Pedro – When we looked at the content of the letters exchanged between Anais Nin and Artaud, what was most impressive was the depth of questions that involved their affective relationship, apparently short in terms of time. As if the intensity in the short period scared them. This led us to think that in this encounter there was a kind of synthesis of the amorous encounter, in a more existential way rather than falling in love, where ecstasy serves to trigger the shadows, as Flávia said above.

So, in a deep way, it gives the idea that the encounter with the other serves an ideal of evolution. Only with the other, we could effectively grow . In fact, both Anais and Artaud radicalized their artistic and life proposals after the encounter they had. This gives a dimension of life bigger than our vision of a love that worked and had a happy ending, where success and failure do not matter as much as what encounters can actually offer: the possibility of finding the best in ourselves. Initially, I found this thought very profound. Astoundingly seductive. When we first thought about this work, Flávia and I were in a very passionate moment, we still are, but we were far from these issues and situations that life put us during the pandemic. When we entered the pandemic, this material that before seemed distant became a kind of survival guide.

Cult Critic – As executive producer, how did you do your best to ensure people’s safety and how did the situation play out?

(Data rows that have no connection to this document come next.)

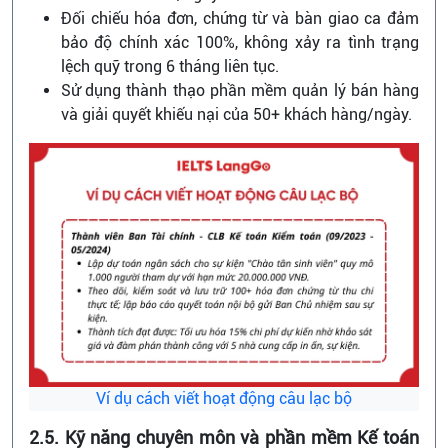
Đối chiếu hóa đơn, chứng từ và bàn giao ca đảm
bảo độ chính xác 100%, không xảy ra tình trạng
lệch quỹ trong 6 tháng liên tục.
Sử dụng thành thạo phần mềm quản lý bán hàng
và giải quyết khiếu nại của 50+ khách hàng/ngày.
Ví dụ cách viết hoạt động câu lạc bộ
2.5. Kỹ năng chuyên môn và phần mềm Kế toán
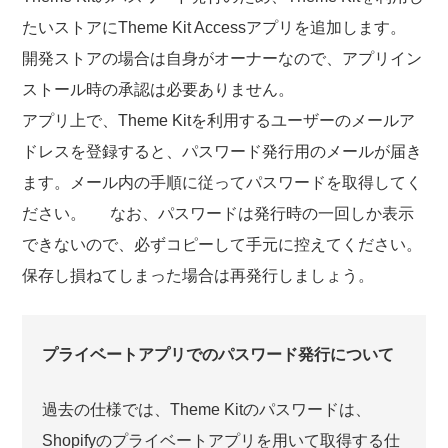
たいストアにTheme Kit Accessアプリを追加します。
開発ストアの場合は自身がオーナーなので、アプリイン
ストール時の承認は必要ありません。
アプリ上で、Theme Kitを利用するユーザーのメールア
ドレスを登録すると、パスワード発行用のメールが届き
ます。メール内の手順に従ってパスワードを取得してく
ださい。 なお、パスワードは発行時の一回しか表示
できないので、必ずコピーして手元に控えてください。
保存し損ねてしまった場合は再発行しましょう。
プライベートアプリでのパスワード発行について
過去の仕様では、Theme Kitのパスワードは、
Shopifyのプライベートアプリを用いて取得する仕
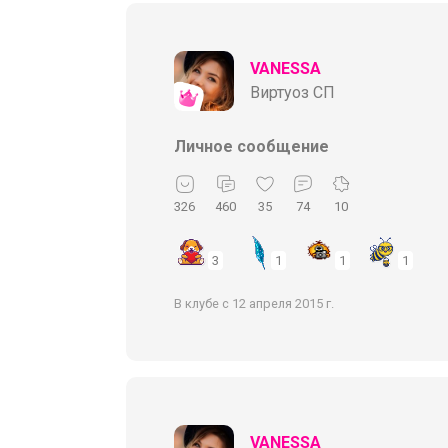
VANESSA
Виртуоз СП
Личное сообщение
326
460
35
74
10
3
1
1
1
В клубе с 12 апреля 2015 г.
VANESSA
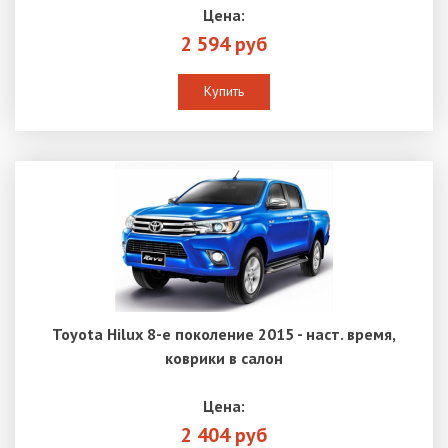
Цена:
2 594 руб
Купить
Toyota Hilux 8-е поколение 2015 - наст. время,
коврики в салон
Цена:
2 404 руб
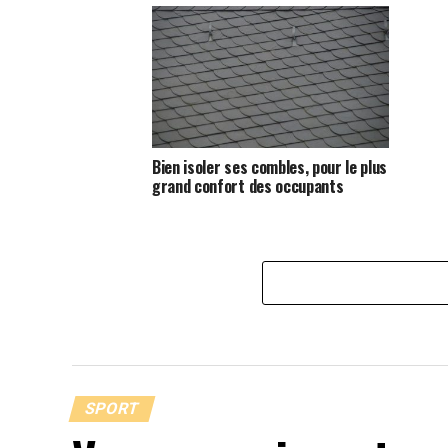
Bien isoler ses combles, pour le plus
grand confort des occupants
SPORT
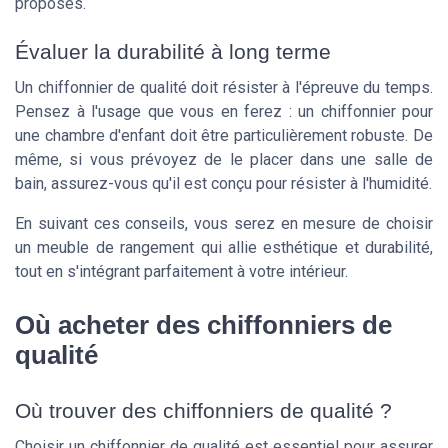
proposés.
Évaluer la durabilité à long terme
Un
chiffonnier
de qualité doit résister à l'épreuve du temps.
Pensez à l'usage que vous en ferez : un
chiffonnier
pour
une
chambre d'enfant
doit être particulièrement robuste. De
même, si vous prévoyez de le placer dans une
salle de
bain
, assurez-vous qu'il est conçu pour résister à l'humidité.
En suivant ces conseils, vous serez en mesure de choisir
un
meuble de rangement
qui allie esthétique et durabilité,
tout en s'intégrant parfaitement à votre intérieur.
Où acheter des chiffonniers de
qualité
Où trouver des chiffonniers de qualité ?
Choisir un chiffonnier de qualité est essentiel pour assurer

Flávia and Pedro – As producers, we, Flávia Couto and Pedro Guilherme, decided to test all the participants of the filming for Covid, who remained in isolation awaiting the results of the exams before the filming period. With the negative results, we were able to film safely, using masks and respecting all the proper hygiene rules.

Cult Critic – What precautions and measures did you take to not run afoul of the government and what could be the consequences?

Flávia and Pedro – We, as artists and Brazilian citizens, suffered directly from all the consequences of this government and we denounced these true events in relation to the number of deaths, denialism and neglect of human lives. Everything we reported was part of the reality of all Brazilians. We cannot be silent in the face of all this. We need to denounce this violence with our art. Fortunately today, even with the delay of vaccines in our country, we managed to be in a better situation.

Cult Critic – What do you hope that lovers, creatives and leaders take away from Love and the Plague?

Flávia and Pedro – We hope that people can be inspired by the reflection the film proposes on eroticism, the forces of life and death, the power of affections, creation and of art so that we can overcome difficult moments of life and from our history. But we also want to share these testimonies of authors from another time on these themes, as well as our testimonies as Brazilian artists in this troubled epidemic moment in the world and in the politics of our country, under the command of a denialist and genocidal president responsible for almost 700 thousand deaths. Through the film, we want to denounce this catastrophic situation that we are experiencing and record these dark moments in a poetic and affective way, but giving them life, resisting with our art and making it resist.